While they come in many varieties, we most often see the “blood turnip”, or red beet. They are a root vegetable, like a carrot or potato and they like to grow in cool weather.  They are available canned all year long, but we see them seasonally featured in the spring and the fall.

And remember how I said it was not considered a sexy vegetable?  Well think again.  Fruits and vegetables, like herbs, were used in ancient times as medicine.  One of the first known medicinal uses for the beet was as an aphrodisiac in ancient Greece.  There.  I said it.

Anywhoooo….beets are very easy to prepare.  If they are fresh, they can simply be peeled, drizzled with olive oil and roasted.  They are also wonderful diced and  sautéed.  Canned beets are fabulous hot or cold.  Simply open the can, rinse the beets, and toss them on a salad.  They can also be heated and enjoyed as a simple side dish.

Back to those green tops for a minute.  If you have fresh beets with the greens, do not throw those away!  The greens are also a nutrient dense food and adaptable to many dishes.  Like beets, the greens can be enjoyed raw, such as mixed with other greens in your summer salad.  They can also be sautéed much like spinach, in a little olive oil.  Season them a bit with salt and pepper, and you’ve got another phenomenal side dish.

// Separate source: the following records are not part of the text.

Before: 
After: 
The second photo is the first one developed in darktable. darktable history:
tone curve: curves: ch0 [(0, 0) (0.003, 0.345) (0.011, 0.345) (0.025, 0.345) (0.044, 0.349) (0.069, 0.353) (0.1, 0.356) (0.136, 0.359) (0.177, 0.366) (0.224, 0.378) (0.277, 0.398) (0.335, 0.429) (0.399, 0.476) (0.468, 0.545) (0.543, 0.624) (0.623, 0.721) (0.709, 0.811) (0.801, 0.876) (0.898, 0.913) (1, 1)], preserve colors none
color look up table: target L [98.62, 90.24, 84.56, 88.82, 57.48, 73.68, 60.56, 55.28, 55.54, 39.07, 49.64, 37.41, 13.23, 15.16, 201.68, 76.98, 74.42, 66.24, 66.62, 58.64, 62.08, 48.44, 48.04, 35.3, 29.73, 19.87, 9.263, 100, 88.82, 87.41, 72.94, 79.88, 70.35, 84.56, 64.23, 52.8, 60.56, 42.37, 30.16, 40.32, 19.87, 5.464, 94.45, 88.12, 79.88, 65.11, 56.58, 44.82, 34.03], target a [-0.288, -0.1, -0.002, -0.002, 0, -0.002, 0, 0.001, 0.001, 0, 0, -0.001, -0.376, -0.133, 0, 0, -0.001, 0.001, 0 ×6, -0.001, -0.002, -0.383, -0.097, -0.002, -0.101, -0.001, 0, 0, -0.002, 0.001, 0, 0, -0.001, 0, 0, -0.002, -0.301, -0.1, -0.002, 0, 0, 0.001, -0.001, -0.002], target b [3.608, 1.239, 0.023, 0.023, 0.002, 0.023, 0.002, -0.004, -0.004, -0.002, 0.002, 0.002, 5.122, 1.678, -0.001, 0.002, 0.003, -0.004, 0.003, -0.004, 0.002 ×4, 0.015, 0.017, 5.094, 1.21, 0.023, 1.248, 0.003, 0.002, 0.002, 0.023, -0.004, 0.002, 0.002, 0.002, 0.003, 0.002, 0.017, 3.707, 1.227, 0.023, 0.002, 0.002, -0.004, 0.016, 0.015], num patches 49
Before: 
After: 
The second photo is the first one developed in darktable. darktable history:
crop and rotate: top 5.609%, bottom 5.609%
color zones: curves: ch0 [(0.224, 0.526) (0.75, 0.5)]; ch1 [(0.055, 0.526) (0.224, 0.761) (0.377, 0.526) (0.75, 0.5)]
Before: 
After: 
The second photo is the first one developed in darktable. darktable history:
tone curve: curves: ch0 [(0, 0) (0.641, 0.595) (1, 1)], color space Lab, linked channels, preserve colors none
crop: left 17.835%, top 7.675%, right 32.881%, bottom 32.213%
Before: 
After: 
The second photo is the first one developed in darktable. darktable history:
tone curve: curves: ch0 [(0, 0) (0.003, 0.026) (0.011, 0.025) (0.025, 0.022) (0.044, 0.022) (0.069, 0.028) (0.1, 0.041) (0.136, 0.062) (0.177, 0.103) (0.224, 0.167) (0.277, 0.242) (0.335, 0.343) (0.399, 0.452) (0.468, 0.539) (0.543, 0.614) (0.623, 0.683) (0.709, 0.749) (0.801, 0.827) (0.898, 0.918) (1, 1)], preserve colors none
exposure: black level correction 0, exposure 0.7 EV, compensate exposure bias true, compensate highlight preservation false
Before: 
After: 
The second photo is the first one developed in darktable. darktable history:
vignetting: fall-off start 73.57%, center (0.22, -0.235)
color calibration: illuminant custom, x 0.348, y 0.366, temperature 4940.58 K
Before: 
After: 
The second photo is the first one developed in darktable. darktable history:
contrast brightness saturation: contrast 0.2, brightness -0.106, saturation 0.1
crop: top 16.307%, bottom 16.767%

If you’ve tried beets and didn’t like them, try them again.  If you’ve never tried them, its time to add some variety to your diet.  The health benefits  of beets are plentiful, they are budget friendly, and just plain delicious.  Let your own impulses go wild, pick up some beets up at the farmers marker or grocer, and begin your own adventure!

Delicious cold beets piled on a fresh summer salad! Yum!

Delicious cold beets piled on a fresh summer salad! Yum!